Une amélioration de la qualité de l’air a été observée dans de nombreuses zones urbaines en raison de la diminution de la pollution automobile. Si les niveaux des dioxydes d’azote ont chuté, d’autres changements ont été plus modestes, remarque Nicolas Bellouin. Les transports, par exemple, ne sont que l’une des sources de particules fines appelées aérosols et “d’autres sources, comme le chauffage domestique ou les engrais agricoles, n’ont pas changé” – sans parler de sources naturelles telles que les feux de forêt et la poussière du désert. Mais, selon le climatologue, ces relevés n’en ont pas moins permis de déterminer et de mesurer ces différents facteurs.

Les aérosols ont un impact sur le climat. Ils réfléchissent la lumière du soleil dans l’espace, condensent les gouttelettes d’eau qui forment les nuages, et peuvent accroître la réflexion de ces derniers. Ils ont généralement tendance à rafraîchir l’atmosphère, mais certains d’entre eux, comme la suie, réchauffent l’air en absorbant la lumière du soleil. “Les liens entre les aérosols et le climat sont nombreux et complexes, souligne Bjorn Samset, physicien de l’atmosphère au Centre de recherche international sur l’environnement et le climat (Cicero) d’Oslo. Ils sont difficiles à établir et demeurent une source d’incertitude majeure dans les projections sur le climat des décennies à venir.”
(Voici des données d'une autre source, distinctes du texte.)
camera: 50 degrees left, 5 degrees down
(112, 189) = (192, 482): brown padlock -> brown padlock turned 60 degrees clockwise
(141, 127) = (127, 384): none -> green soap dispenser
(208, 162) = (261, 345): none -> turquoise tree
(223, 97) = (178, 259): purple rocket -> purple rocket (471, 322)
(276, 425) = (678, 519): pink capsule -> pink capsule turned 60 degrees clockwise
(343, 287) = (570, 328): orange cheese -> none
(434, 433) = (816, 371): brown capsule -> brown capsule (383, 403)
En temps ordinaire, il est difficile de distinguer les effets climatiques des aérosols de ceux des émissions de gaz à effet de serre, mais le confinement a été d’une aide précieuse. “Ce que le Covid-19 a occasionné, c’est un changement rapide de l’un de ces effets”, souligne le physicien.

Les aérosols ont disparu de l’atmosphère en quelques jours, ce qui devrait nous permettre d’identifier les effets si nous les observons de près.”

Des chercheurs projettent actuellement de simuler le climat avec et sans le confinement pour voir si leurs modèles sont en adéquation avec leurs observations. “Cela nous aidera à améliorer nos modèles climatiques, poursuit le Norvégien. Ces enseignements peuvent s’appliquer au sujet plus vaste des influences des aérosols sur le climat et la société.”

Une telle aubaine n’est pas inédite pour les scientifiques. Ainsi, l’éruption du volcan Eyjafjallajökull, en Islande, en 2010, a stoppé le trafic aérien pendant une semaine, ce qui a non seulement réduit le bruit des avions mais aussi celui de la circulation routière à proximité des aéroports. Et les attentats de septembre 2011 à New York ont réduit le trafic international aérien et maritime. Cependant, selon David Barclay :

Il est difficile d’imaginer d’autres scénarios volontaristes nous permettant d’étudier l’habitat marin dans les mêmes conditions.”